Bu topraklarda büyüyen Tahir olmak ve kızının onu kötü bir adam olarak bilmemesi için gitmeye karar verdi.
Kucağında bebekle nereye gideceğini düşünen adam Asiye'nin evine kızının eşyalarını almak için gelince karşısında gördüğü kadın ile yutkundu.
"Başın sağolsun, ben çok üzüldüm . Şimdi ne yapacaksın bir bebek ile yaşamak bakmak zor olacak .Eğer istersen ..."
"Ben sizi tanımıyorum !" Dediği an karşısındaki kız tıpkı çocukken baktığı gibi baktı.
"Tahir benim Sedef !"

Tahir kucağındaki bebeğini daha sıkı tutup Sedef'in yüzünü inceledi.
Kızın saçları ile kapattığı yüzünün diğer yarısını görünce iç çekti.

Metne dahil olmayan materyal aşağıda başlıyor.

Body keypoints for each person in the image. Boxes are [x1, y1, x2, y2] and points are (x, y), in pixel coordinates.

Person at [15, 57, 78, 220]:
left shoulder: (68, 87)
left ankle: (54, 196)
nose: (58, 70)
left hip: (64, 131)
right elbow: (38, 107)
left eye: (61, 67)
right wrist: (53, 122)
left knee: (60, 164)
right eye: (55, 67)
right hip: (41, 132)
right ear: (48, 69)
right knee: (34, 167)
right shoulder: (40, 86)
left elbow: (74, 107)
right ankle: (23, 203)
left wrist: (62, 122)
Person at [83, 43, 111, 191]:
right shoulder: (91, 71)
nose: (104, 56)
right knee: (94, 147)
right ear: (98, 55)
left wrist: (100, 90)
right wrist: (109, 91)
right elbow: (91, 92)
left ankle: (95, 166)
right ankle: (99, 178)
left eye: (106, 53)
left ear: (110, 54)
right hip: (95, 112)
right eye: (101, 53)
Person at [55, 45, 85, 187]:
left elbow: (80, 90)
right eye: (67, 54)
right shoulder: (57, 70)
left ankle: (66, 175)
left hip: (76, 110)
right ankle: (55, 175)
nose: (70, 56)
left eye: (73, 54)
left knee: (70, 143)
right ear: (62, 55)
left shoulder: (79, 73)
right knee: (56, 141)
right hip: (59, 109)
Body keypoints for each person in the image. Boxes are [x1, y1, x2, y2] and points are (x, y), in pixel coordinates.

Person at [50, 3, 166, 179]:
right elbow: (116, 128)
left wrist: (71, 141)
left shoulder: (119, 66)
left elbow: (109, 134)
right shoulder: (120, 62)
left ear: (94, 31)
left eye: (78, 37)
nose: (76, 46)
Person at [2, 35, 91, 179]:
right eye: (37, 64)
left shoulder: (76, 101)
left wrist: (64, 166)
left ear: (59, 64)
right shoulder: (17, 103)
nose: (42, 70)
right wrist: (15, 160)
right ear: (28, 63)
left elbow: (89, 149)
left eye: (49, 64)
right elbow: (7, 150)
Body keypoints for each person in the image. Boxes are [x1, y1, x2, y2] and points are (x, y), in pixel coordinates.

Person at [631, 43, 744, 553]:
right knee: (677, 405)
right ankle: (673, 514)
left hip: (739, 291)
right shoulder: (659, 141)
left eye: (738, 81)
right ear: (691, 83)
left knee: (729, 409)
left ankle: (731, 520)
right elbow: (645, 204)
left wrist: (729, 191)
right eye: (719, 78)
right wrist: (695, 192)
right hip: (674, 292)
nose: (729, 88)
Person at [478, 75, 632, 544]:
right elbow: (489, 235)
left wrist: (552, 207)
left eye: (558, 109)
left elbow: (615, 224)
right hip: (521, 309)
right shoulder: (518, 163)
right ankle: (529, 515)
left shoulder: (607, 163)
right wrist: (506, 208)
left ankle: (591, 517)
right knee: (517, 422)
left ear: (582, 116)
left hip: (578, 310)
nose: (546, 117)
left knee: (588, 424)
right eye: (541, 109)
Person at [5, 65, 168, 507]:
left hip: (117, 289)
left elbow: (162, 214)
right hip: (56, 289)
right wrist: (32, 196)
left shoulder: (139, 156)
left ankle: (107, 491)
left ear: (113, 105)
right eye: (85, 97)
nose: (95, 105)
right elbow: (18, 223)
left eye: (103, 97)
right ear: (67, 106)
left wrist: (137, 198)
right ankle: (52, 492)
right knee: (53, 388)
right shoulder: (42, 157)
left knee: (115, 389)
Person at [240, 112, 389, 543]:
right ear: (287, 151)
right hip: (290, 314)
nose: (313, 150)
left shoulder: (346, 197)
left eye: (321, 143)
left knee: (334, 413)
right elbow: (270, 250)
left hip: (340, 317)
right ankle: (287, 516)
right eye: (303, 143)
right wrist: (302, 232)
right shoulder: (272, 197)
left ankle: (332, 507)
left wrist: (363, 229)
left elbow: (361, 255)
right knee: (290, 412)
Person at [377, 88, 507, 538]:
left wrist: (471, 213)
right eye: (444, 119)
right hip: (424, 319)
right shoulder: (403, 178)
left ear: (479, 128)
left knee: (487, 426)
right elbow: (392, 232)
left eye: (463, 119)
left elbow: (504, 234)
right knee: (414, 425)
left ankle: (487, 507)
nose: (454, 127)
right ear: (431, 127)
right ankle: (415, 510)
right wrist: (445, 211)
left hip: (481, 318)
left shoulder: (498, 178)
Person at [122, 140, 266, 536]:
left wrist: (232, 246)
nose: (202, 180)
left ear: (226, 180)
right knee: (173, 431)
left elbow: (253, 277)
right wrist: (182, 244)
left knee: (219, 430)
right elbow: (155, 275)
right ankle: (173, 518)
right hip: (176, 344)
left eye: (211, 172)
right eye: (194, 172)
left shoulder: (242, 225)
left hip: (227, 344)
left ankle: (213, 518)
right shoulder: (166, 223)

"Bu imkansız nasıl olur ? "
"Yaşıyorum Tahir ,senin için iyileştim."
"Benim için öyle mi ?
"Evet" diyen kıza Tahir öfke ile baktı.

"Neden ! Neden ben senin öldüğünü bilirken sen yaşadın ! Neden ben her gün çamura batarken ,sen yapma demedin neden durdurmadın .
Sedef niye ölmeme izin verdin ,niye öldürdün beni ?"

"Tahir ben biliyorsun sandım. Sana mektup yazıp yollattım." Deyince adam sinirle yanından geçip yürüdü.
"Hangi mektup benim içimdeki karanlığa ışık tutacak . Hangi mektup yaşadığım acılara merhem olacak ?"

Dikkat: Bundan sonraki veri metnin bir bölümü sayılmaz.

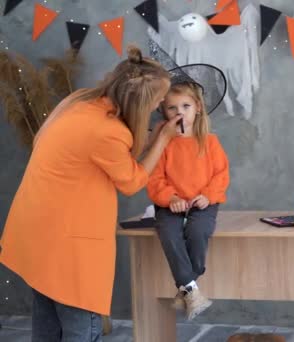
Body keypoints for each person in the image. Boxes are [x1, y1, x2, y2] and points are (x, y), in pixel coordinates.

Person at [0, 45, 182, 341]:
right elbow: (132, 181)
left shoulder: (80, 102)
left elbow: (105, 158)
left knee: (48, 324)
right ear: (141, 100)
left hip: (37, 233)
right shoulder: (108, 131)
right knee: (81, 329)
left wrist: (148, 140)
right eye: (159, 100)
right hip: (68, 246)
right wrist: (161, 139)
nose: (159, 106)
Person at [147, 81, 230, 321]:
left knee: (198, 230)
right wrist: (170, 197)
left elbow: (221, 175)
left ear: (198, 108)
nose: (179, 112)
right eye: (172, 108)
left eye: (185, 106)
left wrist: (208, 196)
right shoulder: (163, 142)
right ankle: (191, 289)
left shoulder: (209, 141)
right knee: (168, 233)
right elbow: (154, 178)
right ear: (164, 112)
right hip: (171, 204)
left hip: (202, 202)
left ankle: (185, 286)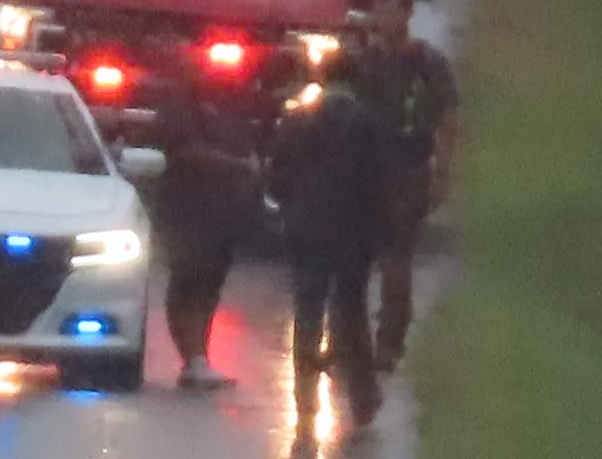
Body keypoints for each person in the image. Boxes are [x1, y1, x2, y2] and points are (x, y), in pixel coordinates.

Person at [268, 34, 404, 403]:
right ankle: (361, 396)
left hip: (305, 230)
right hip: (351, 235)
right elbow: (379, 184)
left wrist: (291, 209)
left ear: (322, 80)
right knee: (350, 311)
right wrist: (385, 234)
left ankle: (304, 396)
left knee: (307, 309)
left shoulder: (296, 120)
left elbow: (277, 175)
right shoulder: (368, 125)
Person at [145, 67, 270, 390]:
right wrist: (237, 165)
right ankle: (193, 358)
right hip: (185, 212)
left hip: (222, 215)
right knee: (187, 282)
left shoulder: (230, 108)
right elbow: (185, 154)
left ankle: (199, 358)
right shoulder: (178, 109)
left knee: (209, 285)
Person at [372, 27, 460, 372]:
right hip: (366, 167)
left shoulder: (428, 64)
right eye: (381, 8)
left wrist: (442, 172)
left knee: (396, 257)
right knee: (356, 257)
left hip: (409, 167)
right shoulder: (367, 61)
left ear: (405, 14)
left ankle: (389, 342)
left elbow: (448, 118)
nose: (385, 18)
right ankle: (349, 343)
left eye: (393, 8)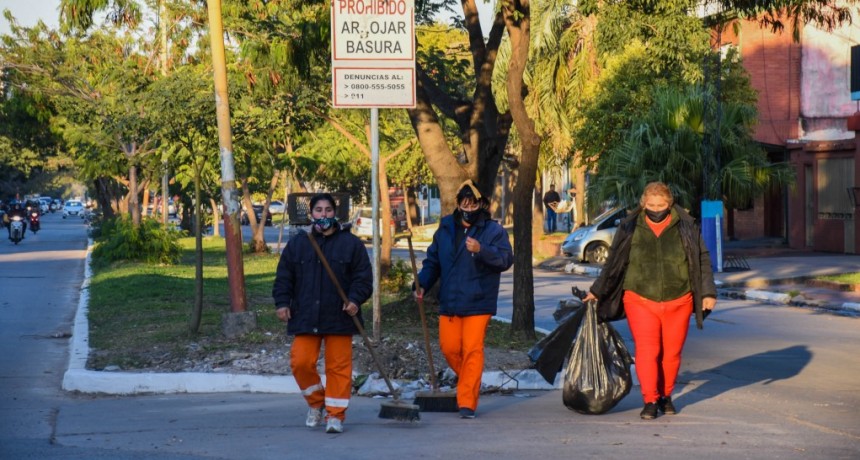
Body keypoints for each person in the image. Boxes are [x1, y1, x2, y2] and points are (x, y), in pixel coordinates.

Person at [583, 182, 717, 420]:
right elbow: (613, 261)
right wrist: (597, 290)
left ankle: (665, 395)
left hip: (679, 299)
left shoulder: (686, 225)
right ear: (643, 204)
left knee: (672, 354)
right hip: (639, 298)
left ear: (670, 204)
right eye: (651, 205)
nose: (656, 209)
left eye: (661, 205)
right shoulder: (629, 226)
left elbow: (701, 258)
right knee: (648, 351)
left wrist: (708, 293)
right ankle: (650, 400)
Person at [272, 193, 372, 434]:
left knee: (338, 367)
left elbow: (363, 278)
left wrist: (355, 300)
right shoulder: (298, 244)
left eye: (328, 210)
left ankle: (335, 415)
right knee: (300, 362)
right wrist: (282, 303)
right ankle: (317, 403)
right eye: (319, 210)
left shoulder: (351, 244)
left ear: (335, 213)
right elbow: (284, 277)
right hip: (305, 315)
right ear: (311, 213)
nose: (323, 214)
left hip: (340, 316)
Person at [414, 180, 514, 419]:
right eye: (464, 204)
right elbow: (433, 262)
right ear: (458, 204)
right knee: (449, 348)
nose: (469, 209)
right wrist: (422, 283)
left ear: (481, 204)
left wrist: (482, 250)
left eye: (473, 204)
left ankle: (467, 401)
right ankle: (469, 380)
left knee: (472, 350)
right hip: (450, 300)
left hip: (479, 300)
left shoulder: (493, 231)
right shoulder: (445, 229)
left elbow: (505, 260)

"Bak bende çok kötüydüm annem utandı herkese öldü dedi. Bu yaşıma bu hale kolay gelmedim çok acılar çektim , senin için direndim ."

Tahir kucağındaki masum bebeğin yüzüne baktı
"Niye şimdi geldin ? Madem benim için yaşadın niye aylar önce gelmedin?"

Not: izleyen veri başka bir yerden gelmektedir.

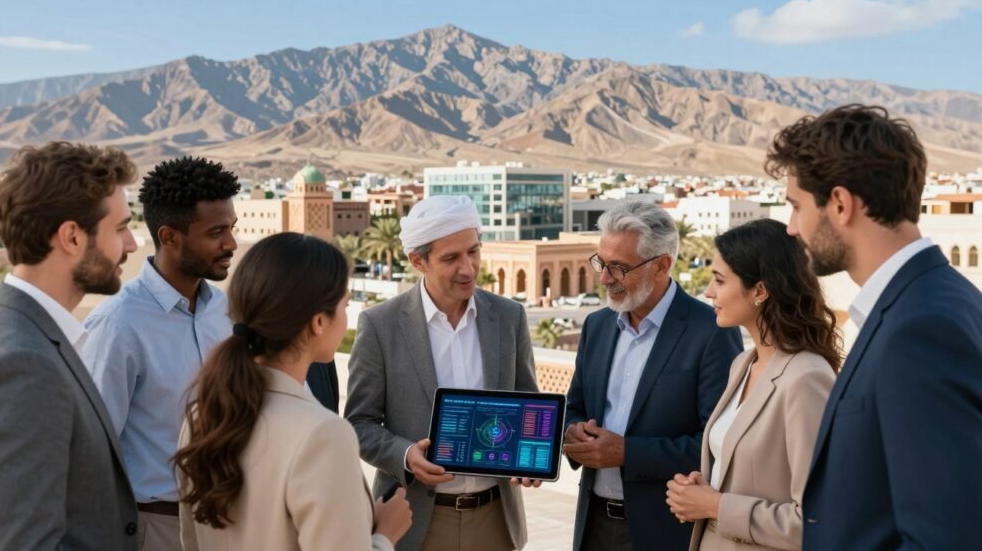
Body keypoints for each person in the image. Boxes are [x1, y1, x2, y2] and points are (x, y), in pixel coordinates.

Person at [766, 104, 982, 550]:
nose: (791, 228)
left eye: (796, 207)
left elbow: (944, 538)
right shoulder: (929, 300)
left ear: (841, 204)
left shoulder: (919, 331)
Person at [174, 232, 411, 550]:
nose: (346, 315)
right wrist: (384, 534)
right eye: (345, 303)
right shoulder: (323, 434)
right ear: (318, 322)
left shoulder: (204, 412)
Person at [0, 141, 140, 550]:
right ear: (72, 237)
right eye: (121, 228)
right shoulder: (21, 365)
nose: (130, 246)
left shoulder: (7, 329)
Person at [345, 195, 539, 551]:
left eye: (473, 251)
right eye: (451, 258)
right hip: (414, 523)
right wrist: (406, 455)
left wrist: (531, 457)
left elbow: (529, 406)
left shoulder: (509, 317)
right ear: (418, 260)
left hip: (496, 521)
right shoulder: (380, 325)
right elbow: (358, 422)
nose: (468, 268)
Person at [563, 200, 742, 551]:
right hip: (594, 526)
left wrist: (629, 452)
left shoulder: (711, 332)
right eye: (601, 263)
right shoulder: (596, 326)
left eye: (618, 267)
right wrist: (574, 430)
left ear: (661, 265)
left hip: (666, 532)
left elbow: (718, 446)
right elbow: (575, 407)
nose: (603, 279)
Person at [81, 157, 241, 551]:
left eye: (232, 229)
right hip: (156, 529)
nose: (231, 244)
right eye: (216, 232)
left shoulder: (222, 312)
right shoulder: (118, 325)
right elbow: (91, 450)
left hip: (229, 523)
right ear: (169, 237)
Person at [665, 219, 840, 550]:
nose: (708, 292)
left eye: (719, 280)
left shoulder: (806, 378)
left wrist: (715, 506)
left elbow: (819, 521)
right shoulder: (742, 365)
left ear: (760, 290)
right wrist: (701, 490)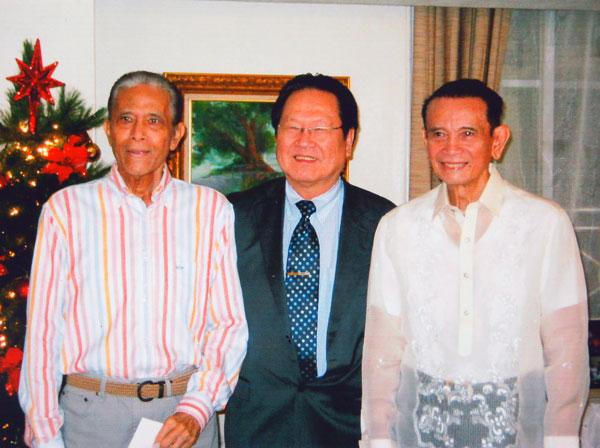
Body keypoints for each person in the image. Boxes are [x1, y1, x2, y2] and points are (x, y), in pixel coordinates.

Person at [18, 71, 248, 448]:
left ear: (176, 135)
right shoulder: (66, 211)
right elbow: (43, 332)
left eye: (154, 121)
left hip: (182, 416)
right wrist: (45, 435)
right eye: (126, 119)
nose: (138, 133)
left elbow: (227, 324)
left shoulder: (210, 211)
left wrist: (197, 408)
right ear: (109, 130)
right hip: (90, 416)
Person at [361, 79, 589, 448]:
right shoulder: (397, 227)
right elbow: (382, 352)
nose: (451, 148)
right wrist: (378, 440)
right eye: (439, 134)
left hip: (517, 432)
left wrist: (561, 441)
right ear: (425, 140)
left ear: (497, 141)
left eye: (467, 133)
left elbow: (567, 350)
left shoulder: (544, 223)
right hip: (421, 433)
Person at [224, 73, 395, 447]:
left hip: (349, 426)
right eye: (293, 127)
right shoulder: (233, 216)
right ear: (277, 136)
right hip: (257, 426)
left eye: (319, 128)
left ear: (348, 141)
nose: (304, 140)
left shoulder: (385, 223)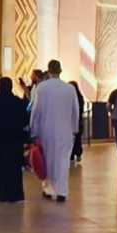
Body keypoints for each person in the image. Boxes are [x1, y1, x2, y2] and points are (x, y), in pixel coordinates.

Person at [28, 61, 79, 201]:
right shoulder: (69, 88)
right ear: (60, 71)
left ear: (49, 71)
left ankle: (48, 189)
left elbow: (36, 111)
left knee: (47, 160)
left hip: (46, 130)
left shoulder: (42, 88)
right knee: (63, 162)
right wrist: (75, 128)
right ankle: (62, 191)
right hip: (65, 131)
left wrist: (33, 130)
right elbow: (75, 111)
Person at [0, 76, 27, 203]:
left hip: (0, 140)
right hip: (15, 140)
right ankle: (15, 194)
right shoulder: (18, 102)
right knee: (14, 167)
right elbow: (24, 120)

"Asiye'nin öldüğünü duydum yanında olmak istedim. "Deyince Tahir son kez çocukluk aşkına ,onunla birlikte gömdüğü hayatını acıyarak izler gibi kıza uzun uzun baktı.
"Benim yaşamak için bir ailem var Sedef artık sana ve intikama ihtiyacım yok. Bu zamana kadar nasıl yaşadıysan ,aylar önce nasıl çekip gittiysen yine  öyle yap ."

Sedef arkasını dönüp giden adama gözyaşları ile bakarken bu muameleyi hakketmediğini düşünüyordu.

Tıpkı yalnızlığında ona sığınan tek ailem sensin diyen Tahir'in onun ölümünü kabul edemeyişi gibi.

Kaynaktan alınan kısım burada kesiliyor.